* [Text shown]
Was buying a pump (the water) today and saw a pack of stinkies the ones I used to smoke for R42 a pack of 20, and I smoked 1.5 to 2 pack a day GTFO I'd rather vape that money away.

Reactions: Like 1 | Agree 1


----------



## Hooked (15/1/18)

Dreadside said:


> Well said sir!
> Was buying a pump (the water) today and saw a pack of stinkies the ones I used to smoke for R42 a pack of 20, and I smoked 1.5 to 2 pack a day GTFO I'd rather vape that money away.



@Dreadside What does GTFO mean? And by the way, last time I looked I was a Madam (not THAT kind!) not a Sir.

Reactions: Funny 2


----------



## Hooked (15/1/18)

Raindance said:


> Great insight as usual @RichJB. I just hope they do not influence legislation in such a way that closed systems are all that will be legally available.
> 
> Regards



@Raindance I like your insertion of the word "legally" 

As far as a closed/pod system is concerned, if that's all that's available it wouldn't bother me. I LOVE my Gusto Mini. It's truly an awesome little device with a super throat hit - or maybe that's the high nic content?


----------



## Evil_Toast (16/1/18)

Hooked said:


> @Dreadside What does GTFO mean?

* [Work instruction 1]
Answer these questions about the vaping forum thread:
(a) What price does the first post give for a pack of 20 of the cigarettes its writer used to smoke?
(b) Which device does Hooked say is loved?
(c) Which word in the post by Raindance does Hooked say is liked?
* [Work instruction 2] Carry on the vaping forum thread from its last line.
The data after the thread is not needed for anything here.

* [Collected data]
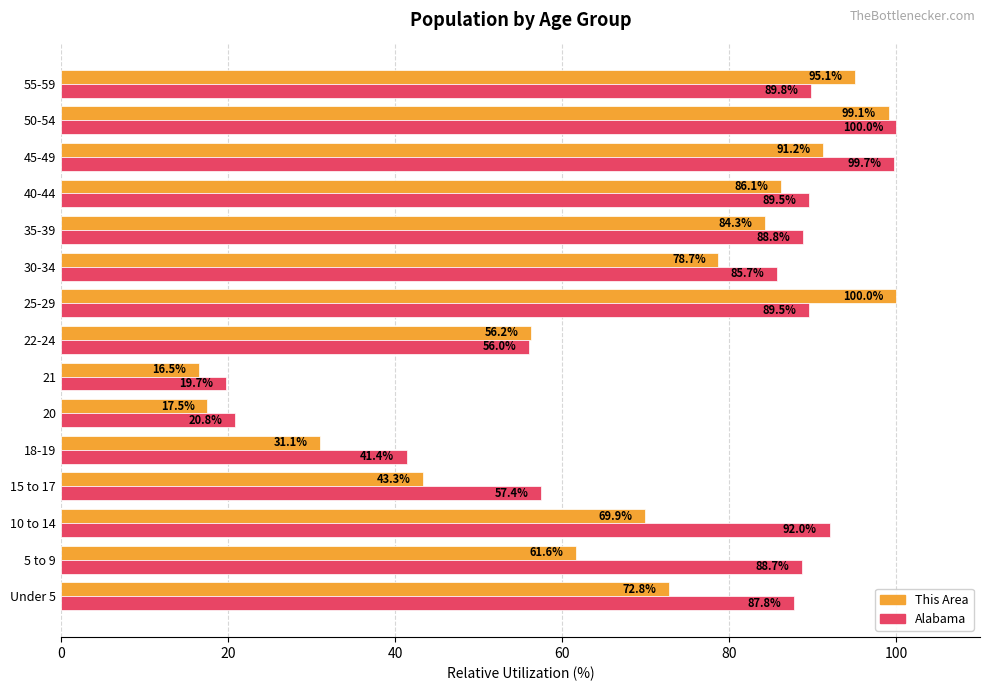

Rank the series by their average value, from highest to lowest.

Alabama, This Area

* [Written answer 1]
(a) R42
(b) The Gusto Mini
(c) "legally"

* [Written answer 2]
*GTFO* is a 4 player action/horror cooperative game for those looking for a real challenge. Players get to play as a team of scavengers, forced to explore and extract valuable artifacts from a vast underground complex that has been overrun by horrifying monsters. Get it on Steam here: 

Or it's an acronym for Get The F&%k Out. 

You decide!

Reactions: Funny 2


----------



## Hooked (16/1/18)

Evil_Toast said:


> *GTFO* is a 4 player action/horror cooperative game for those looking for a real challenge. Players get to play as a team of scavengers, forced to explore and extract valuable artifacts from a vast underground complex that has been overrun by horrifying monsters. Get it on Steam here:
> 
> Or it's an acronym for Get The F&%k Out.
> 
> You decide!



I prefer the latter!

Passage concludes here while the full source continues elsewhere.